Cell lines and materials

HeLa (ATCC CCL-2) cells were grown in Dulbecco’s Modified Eagle Medium (DMEM, Gibco)–GlutaMAX-I supplemented with 10% foetal bovine serum (FBS, Hyclone) and penicillin–streptomycin (Sigma) in a 37 °C humidified incubator with ~5% CO2. Mitochondrial mass for in vivo experiments was measured as the integrated signal of MitoTracker Green FM (MG, Molecular Probes) incorporated by individual cells. In fixed cells, mitochondrial mass was measured using MitoTracker Red CMXRos (CMXRos, Molecular Probes). The apoptotic signal was triggered by human recombinant TRAIL (Millipore) at the indicated dosses.

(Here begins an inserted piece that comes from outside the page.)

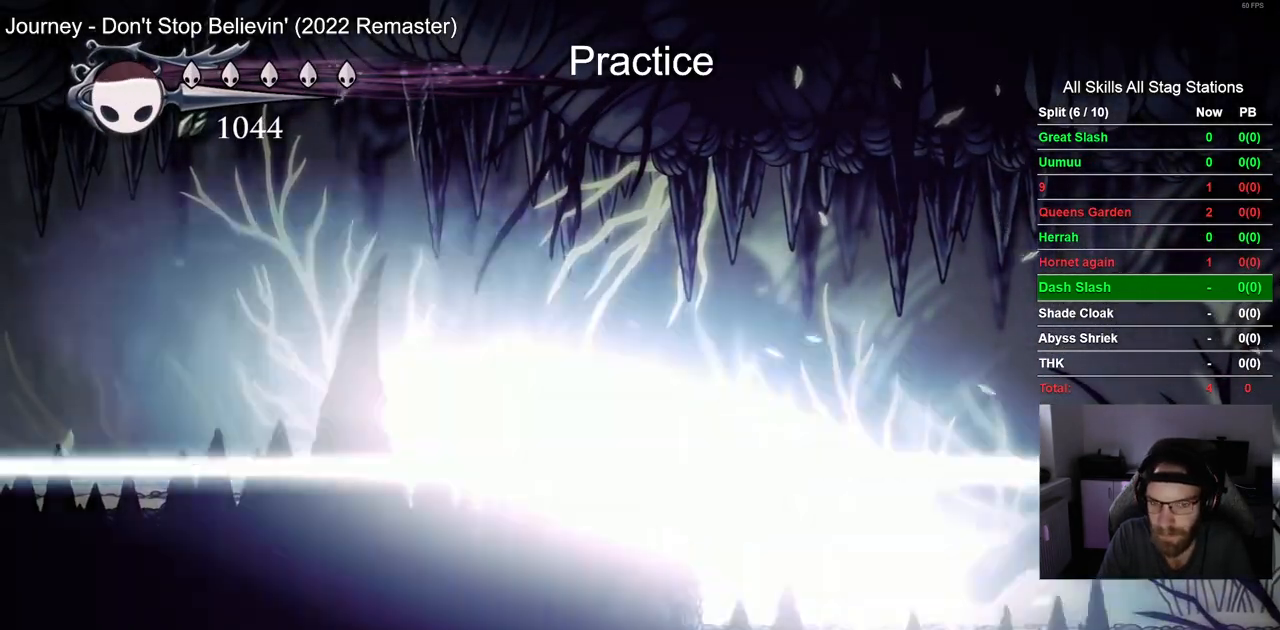
{"buttons": ["DPAD_LEFT"], "left_stick": "center", "right_stick": "center", "events": [[117, "L1", "up"], [133, "DPAD_LEFT", "down"], [133, "L2", "up"]]}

TRAIL apoptosis assay in HeLa cells

HeLa cells were seeded in 24-well plates (Nunc) and incubated with increasing doses from 2 to 250 ng ml−1 of TRAIL for 24 h. After the treatment, both the dead-suspended cells and the live-adherent cells were collected. Then, the cells were washed twice with PBS and stained with Annexin V-FITC/PI (Propidium Iodide). Apoptotic analysis was performed using a FACSCalibur flow cytometer.

Live cell microscopy

HeLa cells were seeded in 24-well plates (Falcon) 1 day before the experiments. Prior to addition of apoptotic inducers, the cells were stained for 40 min with MG and washed twice with DMEM; 15–30 min prior to the start of the movie, the cells were added to the culture medium: TRAIL, at the appropriate dilution, or 63 ng ml−1 of DRB, or 2.5 µg ml−1 of CHX or a combination of 2.5 µg ml−1 of CHX plus TNF at 20 ng ml−1. HeLa-treated cells were imaged at 15-min intervals for 24 h in a 37 °C humidified chamber in ~5% CO2. The cells were imaged at 20× magnification (0.4 NA HCX PL FL) on a Leica DMi6000b microscope (Leica MicroSystem) equipped with a Hamamatsu Orca-R2 digital CCD Camera and the images were acquired using the LAS AF 2.7 software (Leica MicroSystem). Time to death was monitored by morphological changes associated with apoptosis. The images were analysed using Fiji 2.0.0-rc-43 software47. The mitochondrial level was calculated from the first fluorescence image, and the cell fate by morphological changes associated with apoptosis, at the end of the experiment.

Effect of ROS in TRAIL induced apoptosis

HeLa cells were seeded in 24-well plates 1 day before the experiment. Initially, the cells were stained for 40 min with MG and washed twice with DMEM. Secondly, the cells were treated for 2 h with Diamide (20, 50 and 100 µM) or N-acetyl cysteine (NAC) (0.5, 1 and 2 mM). Third, TRAIL was added to the culture medium at a concentration of 32 ng ml−1. Finally, the live-cell microscopy experiments were performed imaging at 15 min intervals for 24 h in a 37 °C humidified chamber in ~5% CO2.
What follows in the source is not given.